The latest figures from the DPS’s Rent Index show that during the second quarter of 2018 (Q2 2018), average monthly UK rent decreased for a second consecutive quarter for the first time since 2009, falling £7 or 0.97% from £771 to £764.
Average rent also fell year on year for the first time since the GFC, falling £10 or 1.30% from £774.
|Region||Average rent in Q2 2018||Change since Q1 2018||% change since Q1 2018|
Julian Foster, managing director at the DPS, said: “Following almost a year of low growth, the UK rental market is now in recession in almost every part of the country.

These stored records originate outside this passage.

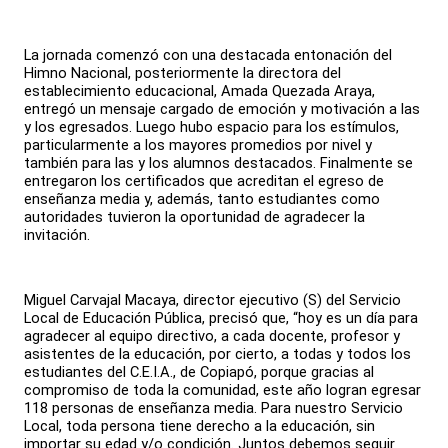
La jornada comenzó con una destacada entonación del
Himno Nacional, posteriormente la directora del
establecimiento educacional, Amada Quezada Araya,
entregó un mensaje cargado de emoción y motivación a las
y los egresados. Luego hubo espacio para los estímulos,
particularmente a los mayores promedios por nivel y
también para las y los alumnos destacados. Finalmente se
entregaron los certificados que acreditan el egreso de
enseñanza media y, además, tanto estudiantes como
autoridades tuvieron la oportunidad de agradecer la
invitación.
Miguel Carvajal Macaya, director ejecutivo (S) del Servicio
Local de Educación Pública, precisó que, “hoy es un día para
agradecer al equipo directivo, a cada docente, profesor y
asistentes de la educación, por cierto, a todas y todos los
estudiantes del C.E.I.A., de Copiapó, porque gracias al
compromiso de toda la comunidad, este año logran egresar
118 personas de enseñanza media. Para nuestro Servicio
Local, toda persona tiene derecho a la educación, sin
importar su edad y/o condición. Juntos debemos seguir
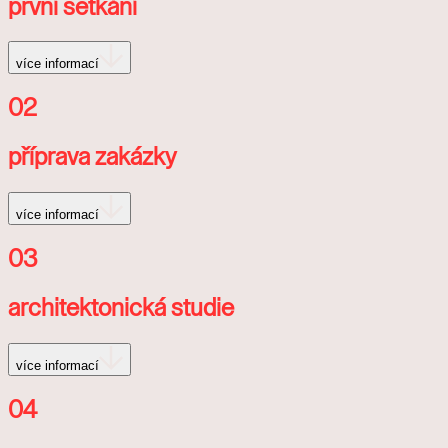
první setkání
více informací
02
příprava zakázky
více informací
03
architektonická studie
více informací
04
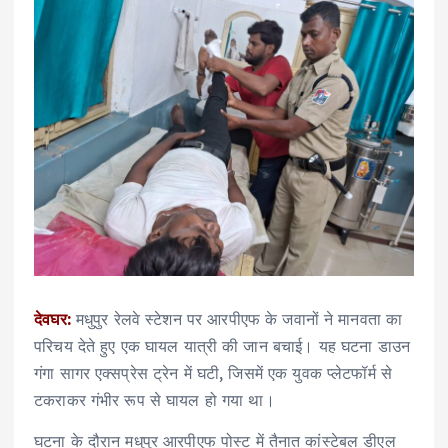
देवघर:
मधुपुर रेलवे स्टेशन पर आरपीएफ के जवानों ने मानवता का
परिचय देते हुए एक घायल यात्री की जान बचाई। यह घटना डाउन
गंगा सागर एक्सप्रेस ट्रेन में घटी, जिसमें एक युवक प्लेटफॉर्म से
टकराकर गंभीर रूप से घायल हो गया था।
घटना के दौरान मधुपुर आरपीएफ पोस्ट में तैनात कांस्टेबल डीएल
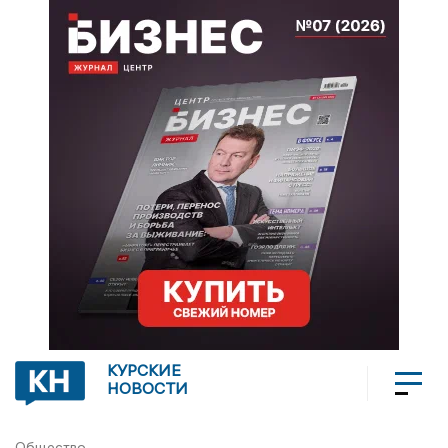
КУРСКИЕ
НОВОСТИ
Общество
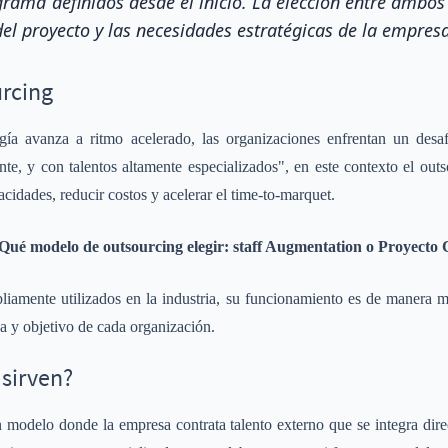
grama definidos desde el inicio. La elección entre amb
del proyecto y las necesidades estratégicas de la empresa
urcing
a avanza a ritmo acelerado, las organizaciones enfrentan un desaf
nte, y con talentos altamente especializados", en este contexto el ou
acidades, reducir costos y acelerar el time-to-marquet.
Qué modelo de outsourcing elegir: staff Augmentation o Proyecto
amente utilizados en la industria, su funcionamiento es de manera m
ca y objetivo de cada organización.
 sirven?
n modelo donde la empresa contrata talento externo que se integra dire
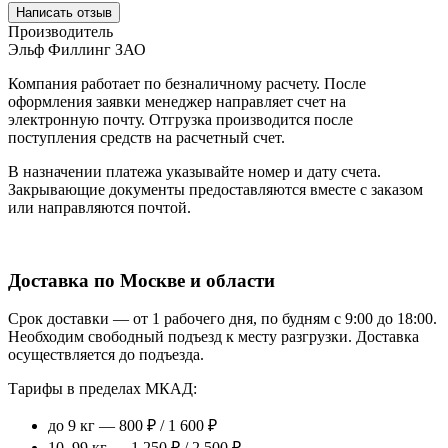
Написать отзыв
Производитель
Эльф Филлинг ЗАО
Компания работает по безналичному расчету. После
оформления заявки менеджер направляет счет на
электронную почту. Отгрузка производится после
поступления средств на расчетный счет.
В назначении платежа указывайте номер и дату счета.
Закрывающие документы предоставляются вместе с заказом
или направляются почтой.
Доставка по Москве и области
Срок доставки — от 1 рабочего дня, по будням с 9:00 до 18:00.
Необходим свободный подъезд к месту разгрузки. Доставка
осуществляется до подъезда.
Тарифы в пределах МКАД:
до 9 кг — 800 ₽ / 1 600 ₽
10–99 кг — 1 250 ₽ / 2 500 ₽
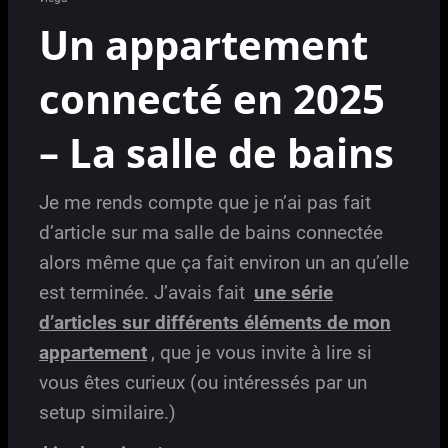
Un appartement
connecté en 2025
– La salle de bains
Je me rends compte que je n’ai pas fait
d’article sur ma salle de bains connectée
alors même que ça fait environ un an qu’elle
est terminée. J’avais fait
une série
d’articles sur différents éléments de mon
appartement
, que je vous invite à lire si
vous êtes curieux (ou intéressés par un
setup similaire.)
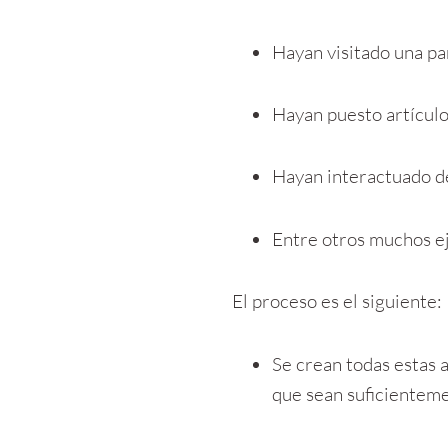
Hayan visitado una pa
Hayan puesto artículo
Hayan interactuado d
Entre otros muchos e
El proceso es el siguiente:
Se crean todas estas a
que sean suficientem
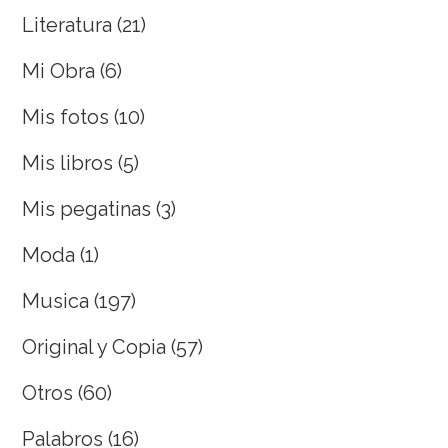
Literatura
(21)
Mi Obra
(6)
Mis fotos
(10)
Mis libros
(5)
Mis pegatinas
(3)
Moda
(1)
Musica
(197)
Original y Copia
(57)
Otros
(60)
Palabros
(16)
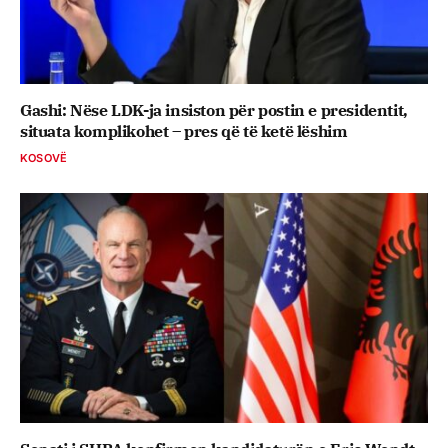
Gashi: Nëse LDK-ja insiston për postin e presidentit,
situata komplikohet – pres që të ketë lëshim
KOSOVË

“On top of this, our prediction last quarter that rents would decline year-on-year in Q2 for the first time since 2009 have proven accurate.
“There are clearly long-term issues with the sector that are having a substantial effect on growth, particularly in the capital, and it’s difficult to see this negative trend ending any time soon.”
These two consecutive quarters in which average rent decreased followed three quarters of low rent growth; and average rent in Q2 2018 was cheaper than it has been since Q3 2016.
Outside of London, average rent during Q2 2018 was £671: £5 or 0.75% lower than a year earlier: £676 during Q2 2017.
Average rent was lower during Q2 2018 than Q2 2017 in every UK region except Northern Ireland, Scotland and the South West.
Meanwhile, Yorkshire experienced the greatest percentage decline in average rent between Q2 2017 and Q2 2018 by 2.95% or £17 from £567 to £550.
London experienced the greatest value decline in average rent between Q2 2017 and Q2 2018 by £36 or 2.73% from £1,326 to £1,289.
During Q2 2018, the North East was the cheapest UK region in which to rent property -£527 replacing Northern Ireland in Q1 2018.
Average UK rent also decreased as a proportion of average UK wage from 32.56% to 32.13% between Q2 2017 and Q2 2018.
Average rent decreased for every type of property between Q2 2017 and Q2 2018, with terraced properties experiencing the biggest decrease (£21.78 or 2.98%).